EXERCISE PROMPT: Among the entries below, take the line with "36(1) Except as" and the line with "p. 6 SSB 5584", and output them and every line between them exactly, with nothing else.

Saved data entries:
++++++

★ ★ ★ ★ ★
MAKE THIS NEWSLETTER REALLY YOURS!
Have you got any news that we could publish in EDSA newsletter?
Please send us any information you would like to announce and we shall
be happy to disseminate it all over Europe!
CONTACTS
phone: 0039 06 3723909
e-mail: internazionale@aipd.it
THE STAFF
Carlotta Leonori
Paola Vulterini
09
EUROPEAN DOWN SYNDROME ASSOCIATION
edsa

++++++

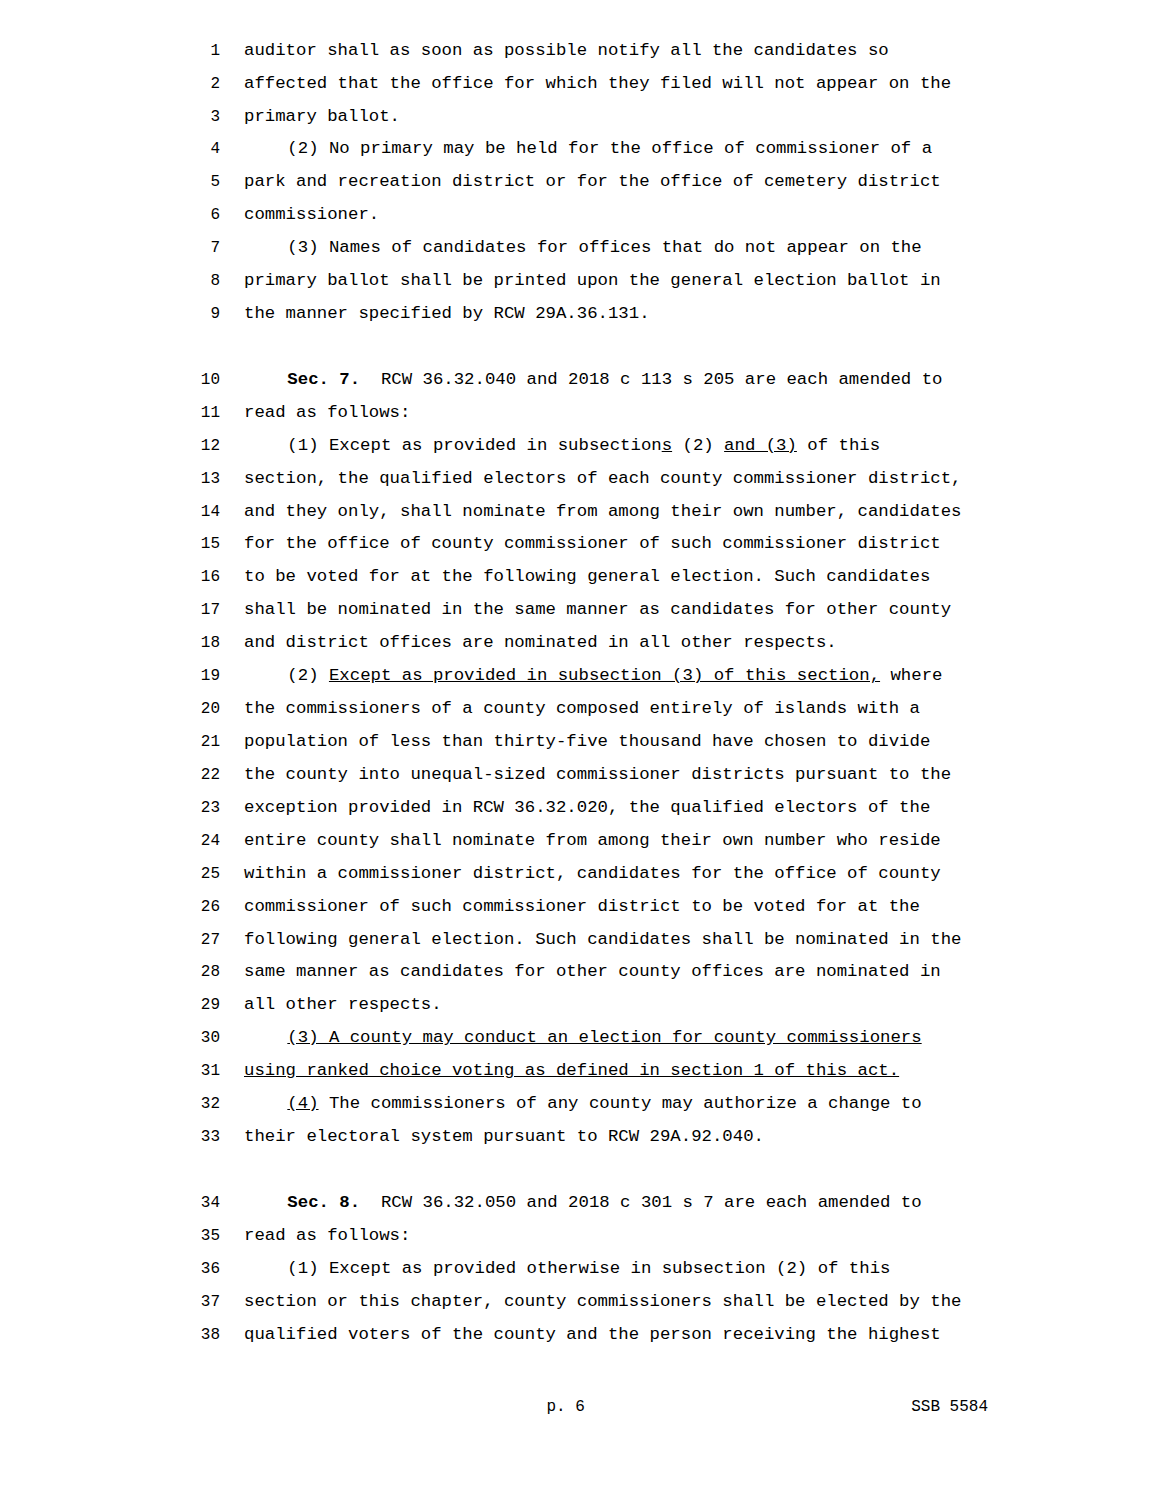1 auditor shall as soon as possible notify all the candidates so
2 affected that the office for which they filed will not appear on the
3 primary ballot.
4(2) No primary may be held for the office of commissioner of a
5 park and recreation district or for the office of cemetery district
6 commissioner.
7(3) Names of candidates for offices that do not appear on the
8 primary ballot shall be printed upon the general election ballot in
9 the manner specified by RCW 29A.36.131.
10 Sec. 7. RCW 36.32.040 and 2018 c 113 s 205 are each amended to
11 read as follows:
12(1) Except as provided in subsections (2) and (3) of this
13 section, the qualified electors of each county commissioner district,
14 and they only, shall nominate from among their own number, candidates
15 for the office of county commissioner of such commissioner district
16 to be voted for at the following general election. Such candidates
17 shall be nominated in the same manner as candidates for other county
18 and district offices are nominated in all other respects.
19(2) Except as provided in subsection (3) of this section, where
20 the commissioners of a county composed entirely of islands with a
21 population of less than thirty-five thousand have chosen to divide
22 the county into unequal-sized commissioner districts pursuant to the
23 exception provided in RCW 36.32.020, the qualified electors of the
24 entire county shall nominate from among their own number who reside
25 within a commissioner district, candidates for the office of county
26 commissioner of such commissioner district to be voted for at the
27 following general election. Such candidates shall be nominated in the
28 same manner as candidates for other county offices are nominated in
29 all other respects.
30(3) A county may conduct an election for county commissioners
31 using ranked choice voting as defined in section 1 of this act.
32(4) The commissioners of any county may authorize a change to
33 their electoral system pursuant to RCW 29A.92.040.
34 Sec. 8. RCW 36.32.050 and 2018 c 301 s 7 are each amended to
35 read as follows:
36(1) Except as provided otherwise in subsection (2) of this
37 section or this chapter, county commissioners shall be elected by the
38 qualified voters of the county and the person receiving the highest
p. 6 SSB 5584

++++++

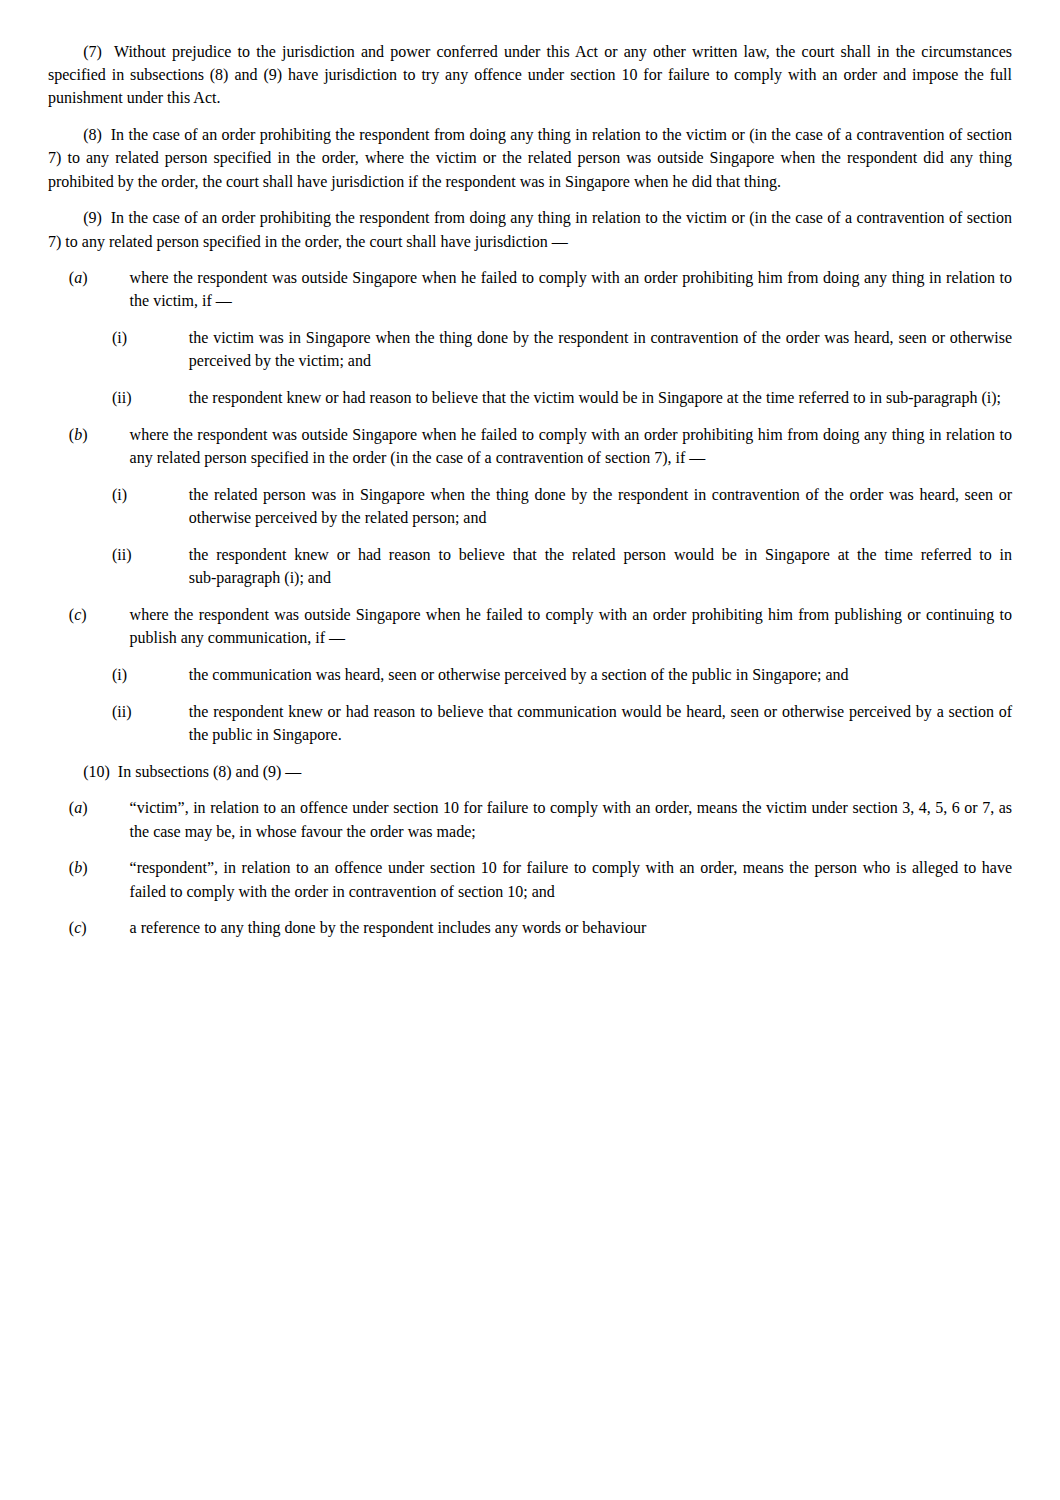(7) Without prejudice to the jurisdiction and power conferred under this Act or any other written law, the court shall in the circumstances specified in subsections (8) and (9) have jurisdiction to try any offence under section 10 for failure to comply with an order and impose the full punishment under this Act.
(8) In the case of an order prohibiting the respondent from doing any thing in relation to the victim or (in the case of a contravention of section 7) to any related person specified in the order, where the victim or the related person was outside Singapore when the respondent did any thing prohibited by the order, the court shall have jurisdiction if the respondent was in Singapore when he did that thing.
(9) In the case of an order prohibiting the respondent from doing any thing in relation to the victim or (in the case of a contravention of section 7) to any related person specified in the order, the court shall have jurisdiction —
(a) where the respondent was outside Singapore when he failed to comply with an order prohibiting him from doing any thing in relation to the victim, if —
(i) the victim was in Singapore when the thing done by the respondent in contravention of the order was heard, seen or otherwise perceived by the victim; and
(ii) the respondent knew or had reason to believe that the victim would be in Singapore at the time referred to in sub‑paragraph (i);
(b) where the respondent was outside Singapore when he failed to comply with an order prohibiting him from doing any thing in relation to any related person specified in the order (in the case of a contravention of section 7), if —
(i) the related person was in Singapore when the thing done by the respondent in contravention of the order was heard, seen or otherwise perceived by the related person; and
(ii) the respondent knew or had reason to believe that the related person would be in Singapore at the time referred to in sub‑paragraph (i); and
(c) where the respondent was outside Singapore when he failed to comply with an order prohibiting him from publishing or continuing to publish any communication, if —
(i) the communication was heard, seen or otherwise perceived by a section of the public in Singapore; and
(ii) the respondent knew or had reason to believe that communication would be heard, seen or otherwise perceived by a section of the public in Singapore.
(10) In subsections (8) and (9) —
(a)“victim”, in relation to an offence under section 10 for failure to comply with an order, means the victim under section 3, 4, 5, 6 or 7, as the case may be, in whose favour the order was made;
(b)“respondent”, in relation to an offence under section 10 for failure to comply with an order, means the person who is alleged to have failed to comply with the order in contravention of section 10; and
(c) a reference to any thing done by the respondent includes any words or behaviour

++++++

WRITTEN RESPONSE:
36(1) Except as provided otherwise in subsection (2) of this
37 section or this chapter, county commissioners shall be elected by the
38 qualified voters of the county and the person receiving the highest
p. 6 SSB 5584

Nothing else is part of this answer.